#### Using the information
1. Decide whether each statement agrees with the actor profile, answering yes or no and quoting the words that decide it: (a) Shailesh Datar started in Marathi theatre and television. (b) His years active began in 2005. (c) He is best known for playing Moropant Tambe.
2. According to the actor profile, what other name is Shailesh Datar listed under?
3. Reproduce the actor profile from "Shailesh Datar is" up to and including "Dangal TV (2010–2012).".

─── Document extract ───

- Born: 26 May 1967 (age 59)
- Other name: Shailesh Dattar
- Occupation: Actor
- Years active: 1999–present

= Shailesh Datar =

Indian film, television and stage actor

Shailesh Datar is an Indian film, television and stage actor, who started in Marathi theatre and television. He is best known for playing role of sage Narada in the mythological TV series Devon Ke Dev...Mahadev (2012). Prior to it he gained popularity while playing the role of Moropant Tambe, the father of Rani Lakshmibai in TV series, Jhansi Ki Rani (2009–2011) and in Baba Aiso Varr Dhoondo as the female lead's father, the shows rerun is telecasted on Dangal TV (2010–2012).

─── Dataset ───

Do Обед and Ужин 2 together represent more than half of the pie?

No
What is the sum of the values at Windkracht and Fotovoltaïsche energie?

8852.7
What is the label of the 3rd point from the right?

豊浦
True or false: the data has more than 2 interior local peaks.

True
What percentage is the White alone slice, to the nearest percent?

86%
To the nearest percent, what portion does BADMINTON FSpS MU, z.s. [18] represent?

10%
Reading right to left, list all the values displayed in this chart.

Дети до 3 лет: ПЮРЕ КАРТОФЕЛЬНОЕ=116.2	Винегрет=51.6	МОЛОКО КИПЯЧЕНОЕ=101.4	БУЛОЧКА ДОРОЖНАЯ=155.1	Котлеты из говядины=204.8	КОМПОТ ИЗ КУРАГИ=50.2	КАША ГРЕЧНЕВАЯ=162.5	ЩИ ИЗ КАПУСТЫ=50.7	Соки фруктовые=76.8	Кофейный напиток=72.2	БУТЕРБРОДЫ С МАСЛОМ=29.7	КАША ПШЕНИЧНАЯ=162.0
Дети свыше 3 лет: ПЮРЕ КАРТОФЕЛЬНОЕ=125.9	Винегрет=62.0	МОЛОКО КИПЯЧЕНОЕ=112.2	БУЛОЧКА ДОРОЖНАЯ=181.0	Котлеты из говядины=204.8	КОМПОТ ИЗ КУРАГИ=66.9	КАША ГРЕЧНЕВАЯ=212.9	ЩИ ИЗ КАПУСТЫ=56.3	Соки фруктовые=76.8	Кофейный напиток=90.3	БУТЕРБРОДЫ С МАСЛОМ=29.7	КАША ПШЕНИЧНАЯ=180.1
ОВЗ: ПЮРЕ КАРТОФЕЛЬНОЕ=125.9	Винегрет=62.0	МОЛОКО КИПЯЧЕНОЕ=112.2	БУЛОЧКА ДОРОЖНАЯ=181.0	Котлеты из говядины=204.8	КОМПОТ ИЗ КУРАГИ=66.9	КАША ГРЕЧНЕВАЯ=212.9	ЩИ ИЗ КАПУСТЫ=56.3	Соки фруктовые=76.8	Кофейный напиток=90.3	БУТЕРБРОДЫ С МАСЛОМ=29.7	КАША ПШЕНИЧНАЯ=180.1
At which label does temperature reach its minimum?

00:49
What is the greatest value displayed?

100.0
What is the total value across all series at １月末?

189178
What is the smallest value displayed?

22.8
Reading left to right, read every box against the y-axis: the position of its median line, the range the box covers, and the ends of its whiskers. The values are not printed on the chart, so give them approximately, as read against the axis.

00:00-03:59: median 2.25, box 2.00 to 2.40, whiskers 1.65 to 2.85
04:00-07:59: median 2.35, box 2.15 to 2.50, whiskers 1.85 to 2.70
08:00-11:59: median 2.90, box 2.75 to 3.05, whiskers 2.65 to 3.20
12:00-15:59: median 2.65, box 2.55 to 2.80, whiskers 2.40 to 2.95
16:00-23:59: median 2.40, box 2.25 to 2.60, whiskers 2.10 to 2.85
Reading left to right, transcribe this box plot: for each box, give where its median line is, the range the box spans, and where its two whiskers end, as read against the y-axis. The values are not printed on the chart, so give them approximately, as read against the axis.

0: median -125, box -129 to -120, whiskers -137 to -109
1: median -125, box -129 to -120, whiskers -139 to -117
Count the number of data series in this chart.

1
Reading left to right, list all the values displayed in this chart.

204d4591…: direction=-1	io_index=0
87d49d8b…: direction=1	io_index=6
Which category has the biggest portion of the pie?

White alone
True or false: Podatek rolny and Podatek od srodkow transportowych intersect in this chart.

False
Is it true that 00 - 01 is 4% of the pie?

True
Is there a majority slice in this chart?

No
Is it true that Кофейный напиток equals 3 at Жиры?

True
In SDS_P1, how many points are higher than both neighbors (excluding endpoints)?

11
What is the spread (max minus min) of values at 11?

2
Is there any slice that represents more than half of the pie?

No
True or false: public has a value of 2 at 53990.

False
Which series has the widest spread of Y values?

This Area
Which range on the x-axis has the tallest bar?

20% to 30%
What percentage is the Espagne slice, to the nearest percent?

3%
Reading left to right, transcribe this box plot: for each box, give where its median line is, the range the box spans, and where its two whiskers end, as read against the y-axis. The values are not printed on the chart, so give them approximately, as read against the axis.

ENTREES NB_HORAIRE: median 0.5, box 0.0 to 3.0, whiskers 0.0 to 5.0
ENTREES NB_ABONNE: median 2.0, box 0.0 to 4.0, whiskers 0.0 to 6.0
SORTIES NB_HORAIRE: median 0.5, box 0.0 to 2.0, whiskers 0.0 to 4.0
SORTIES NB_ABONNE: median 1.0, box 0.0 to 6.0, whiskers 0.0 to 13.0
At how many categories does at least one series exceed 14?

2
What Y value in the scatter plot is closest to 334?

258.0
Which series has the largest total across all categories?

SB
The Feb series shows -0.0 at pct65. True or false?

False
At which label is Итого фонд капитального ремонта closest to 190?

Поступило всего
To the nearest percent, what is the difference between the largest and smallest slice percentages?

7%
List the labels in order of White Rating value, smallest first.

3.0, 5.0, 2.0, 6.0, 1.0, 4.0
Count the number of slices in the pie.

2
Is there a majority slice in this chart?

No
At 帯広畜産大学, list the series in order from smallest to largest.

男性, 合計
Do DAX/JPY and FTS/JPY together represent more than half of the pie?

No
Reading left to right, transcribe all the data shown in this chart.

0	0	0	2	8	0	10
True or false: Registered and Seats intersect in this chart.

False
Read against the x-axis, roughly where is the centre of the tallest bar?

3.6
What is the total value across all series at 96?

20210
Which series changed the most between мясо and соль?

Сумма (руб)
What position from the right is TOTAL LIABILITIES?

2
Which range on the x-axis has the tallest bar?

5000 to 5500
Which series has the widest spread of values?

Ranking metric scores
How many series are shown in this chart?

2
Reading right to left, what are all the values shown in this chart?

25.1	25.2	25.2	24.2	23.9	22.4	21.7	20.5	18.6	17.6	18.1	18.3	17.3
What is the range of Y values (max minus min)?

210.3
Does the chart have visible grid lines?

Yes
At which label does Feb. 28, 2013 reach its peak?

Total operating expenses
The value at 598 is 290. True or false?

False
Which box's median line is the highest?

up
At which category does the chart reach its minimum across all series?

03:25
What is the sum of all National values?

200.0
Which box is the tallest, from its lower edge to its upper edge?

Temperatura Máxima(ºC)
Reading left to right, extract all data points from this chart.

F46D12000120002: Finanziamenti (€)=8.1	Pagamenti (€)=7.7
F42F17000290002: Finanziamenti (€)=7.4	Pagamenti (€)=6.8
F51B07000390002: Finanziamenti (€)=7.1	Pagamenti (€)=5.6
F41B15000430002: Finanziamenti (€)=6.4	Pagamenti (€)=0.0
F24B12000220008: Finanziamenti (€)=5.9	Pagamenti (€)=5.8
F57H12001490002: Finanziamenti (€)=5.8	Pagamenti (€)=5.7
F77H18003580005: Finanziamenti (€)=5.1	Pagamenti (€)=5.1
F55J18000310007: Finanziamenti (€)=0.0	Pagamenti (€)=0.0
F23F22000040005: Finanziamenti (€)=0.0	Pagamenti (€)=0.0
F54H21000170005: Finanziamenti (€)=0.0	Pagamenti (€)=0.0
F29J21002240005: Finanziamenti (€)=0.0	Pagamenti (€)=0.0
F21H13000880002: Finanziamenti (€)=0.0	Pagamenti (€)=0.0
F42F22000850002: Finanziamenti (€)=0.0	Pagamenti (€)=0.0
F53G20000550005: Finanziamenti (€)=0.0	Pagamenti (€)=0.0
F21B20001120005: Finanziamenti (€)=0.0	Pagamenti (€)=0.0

───

#### Solutions to the tasks
1.
(a) Yes: "who started in Marathi theatre and television."
(b) No: "Years active: 1999–present."
(c) No: "He is best known for playing role of sage Narada in the mythological TV series Devon Ke Dev...Mahadev (2012)."

2. Shailesh Dattar.

3.
Shailesh Datar is an Indian film, television and stage actor, who started in Marathi theatre and television. He is best known for playing role of sage Narada in the mythological TV series Devon Ke Dev...Mahadev (2012). Prior to it he gained popularity while playing the role of Moropant Tambe, the father of Rani Lakshmibai in TV series, Jhansi Ki Rani (2009–2011) and in Baba Aiso Varr Dhoondo as the female lead's father, the shows rerun is telecasted on Dangal TV (2010–2012).